Larry Page chez Google, Mark Zuckerberg chez Facebook, Jeff Bezos chez Amazon.com et Michael Dell chez Dell sont encore et toujours CEO de leur entreprise bien longtemps après l’avoir fondée. Ce sont toutefois des exceptions car il n’arrive que rarement que le fondateur/CEO conserve cette même position longtemps encore après un investissement.

C’est alors souvent la faute au capital-risqueur ‘ingrat’ qui n’a soi-disant pas pris conscience de la valeur du fondateur en question, mais la réalité est cependant quelque peu plus nuancée.

Dans les premières années, l’on entreprend et l’on ne pense pas trop aux ressources humaines, à l’organisation, aux rapports, au planning et aux processus. Mais à un moment donné, la passion dévorante et la soif d’innovation de l’entrepreneur ne suffisent plus pour gérer l’équipe qui a nettement grandi, l’éventuelle expansion internationale et les budgets qui ont gonflé.

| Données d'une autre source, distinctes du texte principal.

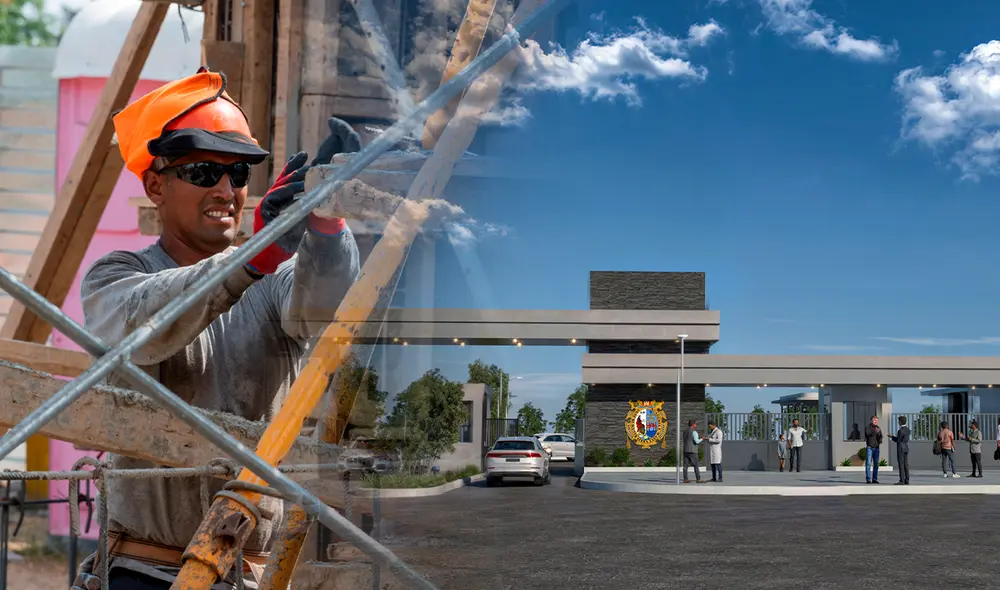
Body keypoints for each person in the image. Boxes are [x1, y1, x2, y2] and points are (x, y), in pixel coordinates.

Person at [72, 69, 361, 590]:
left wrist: (325, 222)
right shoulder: (116, 276)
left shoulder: (274, 284)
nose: (227, 190)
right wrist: (258, 253)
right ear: (156, 184)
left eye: (239, 175)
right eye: (205, 172)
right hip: (143, 572)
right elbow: (146, 324)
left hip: (244, 577)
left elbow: (331, 312)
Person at [888, 415, 910, 485]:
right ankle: (907, 479)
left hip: (900, 447)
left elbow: (898, 440)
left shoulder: (900, 431)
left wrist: (892, 437)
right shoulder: (907, 429)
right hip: (906, 447)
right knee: (906, 464)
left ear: (900, 422)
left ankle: (901, 480)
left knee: (901, 464)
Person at [682, 420, 705, 484]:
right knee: (696, 465)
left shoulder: (685, 432)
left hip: (685, 450)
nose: (696, 425)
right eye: (695, 424)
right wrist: (702, 439)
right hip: (693, 451)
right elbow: (696, 441)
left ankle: (685, 479)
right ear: (693, 424)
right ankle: (698, 479)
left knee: (685, 466)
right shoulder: (694, 432)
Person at [863, 415, 883, 484]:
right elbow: (868, 434)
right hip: (870, 447)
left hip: (876, 448)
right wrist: (875, 432)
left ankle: (875, 479)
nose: (876, 422)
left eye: (877, 420)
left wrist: (880, 440)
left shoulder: (878, 428)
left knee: (876, 464)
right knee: (868, 463)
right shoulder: (868, 428)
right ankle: (868, 479)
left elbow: (881, 436)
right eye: (875, 420)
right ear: (872, 420)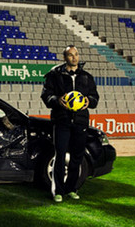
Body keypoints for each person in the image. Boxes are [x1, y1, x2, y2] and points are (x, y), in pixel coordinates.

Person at [41, 44, 99, 203]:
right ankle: (58, 191)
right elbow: (46, 96)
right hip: (62, 121)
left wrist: (88, 101)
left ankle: (72, 188)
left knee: (77, 157)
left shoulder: (87, 77)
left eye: (76, 54)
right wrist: (57, 101)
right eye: (71, 55)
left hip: (80, 122)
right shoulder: (55, 76)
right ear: (65, 57)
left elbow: (95, 99)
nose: (74, 57)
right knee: (60, 156)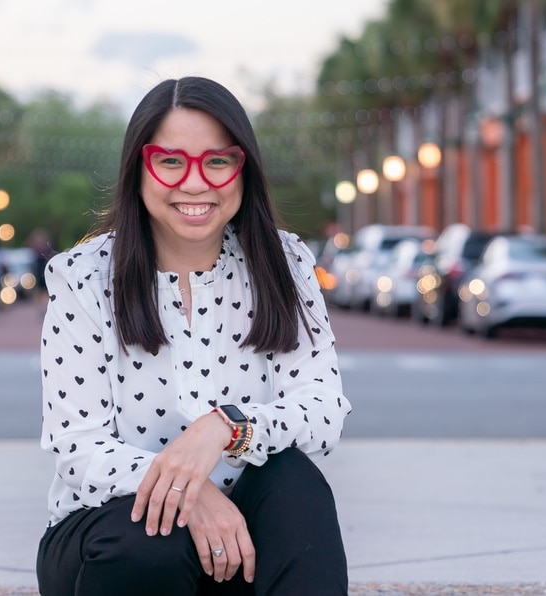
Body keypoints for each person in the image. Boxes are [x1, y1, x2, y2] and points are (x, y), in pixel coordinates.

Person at [35, 76, 352, 595]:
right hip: (111, 539)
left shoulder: (284, 261)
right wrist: (193, 490)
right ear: (140, 167)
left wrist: (224, 429)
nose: (196, 183)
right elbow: (78, 448)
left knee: (296, 486)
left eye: (218, 161)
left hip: (243, 542)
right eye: (171, 161)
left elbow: (323, 410)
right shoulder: (83, 276)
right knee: (150, 537)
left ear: (241, 169)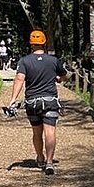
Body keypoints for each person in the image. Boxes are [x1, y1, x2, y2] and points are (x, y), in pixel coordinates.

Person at [8, 30, 67, 176]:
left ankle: (40, 158)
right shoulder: (53, 61)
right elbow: (64, 76)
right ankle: (49, 162)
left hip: (32, 102)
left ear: (31, 44)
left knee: (36, 132)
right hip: (50, 101)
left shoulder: (24, 61)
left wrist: (13, 99)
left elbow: (19, 79)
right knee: (50, 131)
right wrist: (59, 79)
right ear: (44, 43)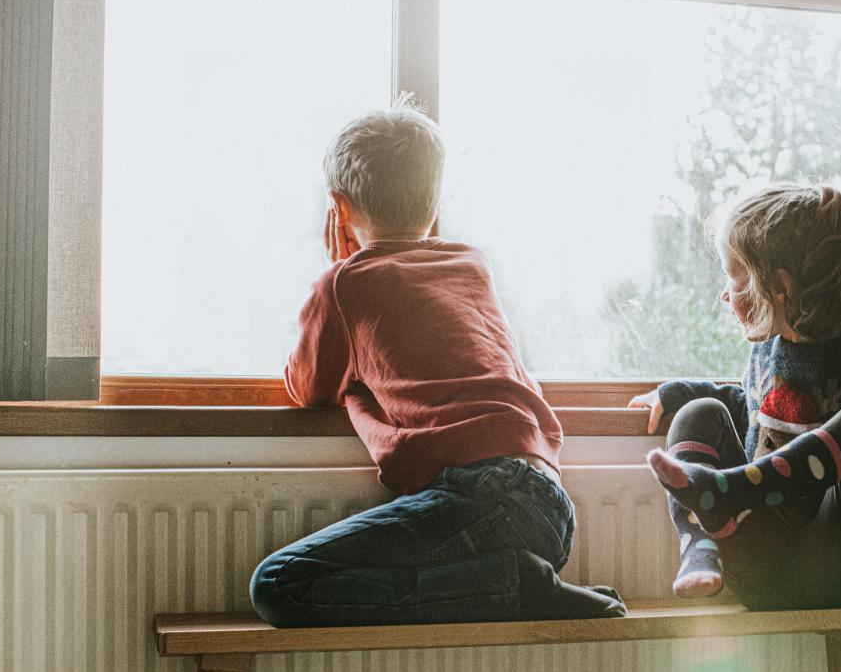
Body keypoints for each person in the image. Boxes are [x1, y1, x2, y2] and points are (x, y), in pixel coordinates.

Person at [251, 97, 625, 627]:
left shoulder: (345, 284)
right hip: (547, 502)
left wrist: (341, 274)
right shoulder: (471, 263)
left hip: (483, 496)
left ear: (338, 207)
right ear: (435, 202)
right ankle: (513, 581)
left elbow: (307, 387)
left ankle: (513, 588)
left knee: (278, 583)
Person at [629, 183, 841, 633]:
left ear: (780, 287)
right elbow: (752, 409)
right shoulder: (766, 356)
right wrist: (677, 393)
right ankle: (701, 545)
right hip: (757, 570)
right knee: (697, 412)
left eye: (735, 277)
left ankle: (730, 493)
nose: (726, 294)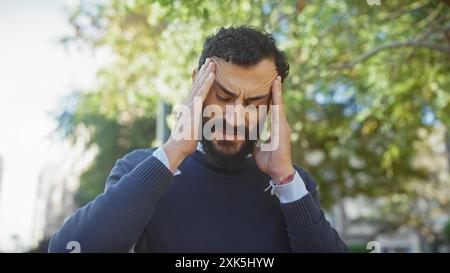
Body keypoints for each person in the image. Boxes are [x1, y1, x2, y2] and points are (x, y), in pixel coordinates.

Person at [49, 26, 349, 253]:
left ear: (273, 104)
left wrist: (286, 179)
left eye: (255, 102)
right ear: (198, 85)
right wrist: (173, 152)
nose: (234, 116)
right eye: (224, 95)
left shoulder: (295, 188)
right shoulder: (140, 168)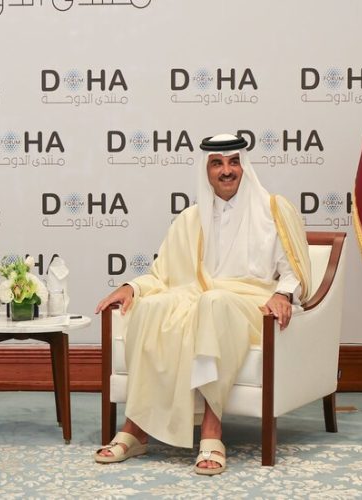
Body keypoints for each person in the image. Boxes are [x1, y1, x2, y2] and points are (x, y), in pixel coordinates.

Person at [94, 133, 311, 475]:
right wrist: (131, 287)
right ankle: (136, 428)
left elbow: (294, 269)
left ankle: (212, 429)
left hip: (251, 303)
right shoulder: (190, 219)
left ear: (244, 166)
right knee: (152, 308)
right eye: (217, 164)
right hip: (200, 297)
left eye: (234, 162)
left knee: (212, 302)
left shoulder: (272, 209)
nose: (227, 170)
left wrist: (283, 294)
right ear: (206, 170)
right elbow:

Il est temps alors d’engager un directeur CEO expérimenté, et le fondateur occupera alors souvent la fonction de CTO/business development/stratégie/président du conseil d’administration.

Le capital-risqueur doit souvent expliquer au CEO ce qu’il savait lui-même déjà. Trop souvent, il n’est plus qu’un catalyseur dans ce processus, mais l’on s’en réfère encore à lui, même si le changement s’avère indispensable dans l’intérêt de l’entreprise (et pour la sérénité du fondateur).

Un capital-risqueur entre dans une entreprise pour mieux en sortir par la suite. Dans les secteurs tendance et en vogue, cela peut se faire au bout de 2 ans déjà, alors que dans d’autres domaines, cela peut parfois prendre 10 ans. Les capital-risqueurs doivent rembourser à leurs propres investisseurs l’argent qui leur a été autrefois confié, et avec les intérêts bien sûr.

La question est donc de savoir si vous êtes prêt à laisser s’en aller votre bébé. Pour beaucoup, une startup est en effet une chose vitale que l’on souhaite accompagner 20 années durant au moins.

Risque

Le danger inhérent au capital-risque ne concerne pas uniquement l’investisseur, mais évidemment aussi l’entrepreneur. Un capital-risqueur veut en effet que l’argent récolté ‘soit effectivement consacré au travail’ (personnel supplémentaire, campagnes de marketing, expansion internationale). Il en résulte que les coûts augmentent plus rapidement que le chiffre d’affaires, ce qui ne fait qu’accroître le risque. L’homme/la femme d’affaires doit en tenir compte.

Les capital-risqueurs (pour la plupart orientés Etats-Unis) préfèrent du reste une petite chance d’un retour de 10 à une grande chance d’un retour de 2. Si un fonds investit 1 million dans une entreprise et en reçoit 2 en retour, cela ne représente pas grand-chose sur un fonds de 30 millions. Mais quand le million en rapporte 10, cela commence vraiment à compter (et ce montant important compense aussi plusieurs investissements qui ont mal tourné).

Résumons-nous: beaucoup d’entreprises peuvent rapporter gros à leur fondateur et à leur personnel et méritent le plus grand respect d’y être arrivées sans aide extérieure. Il n’y a donc rien de mal à travailler de cette manière, que du contraire.

Mais si vous visez une croissance rapide, si vous voulez écraser la concurrence ou devenir une grande entreprise réputée, être actif à l’échelle internationale et ambitionnez ce qu’il y a de mieux, il est préférable de vous adresser à un capital-risqueur.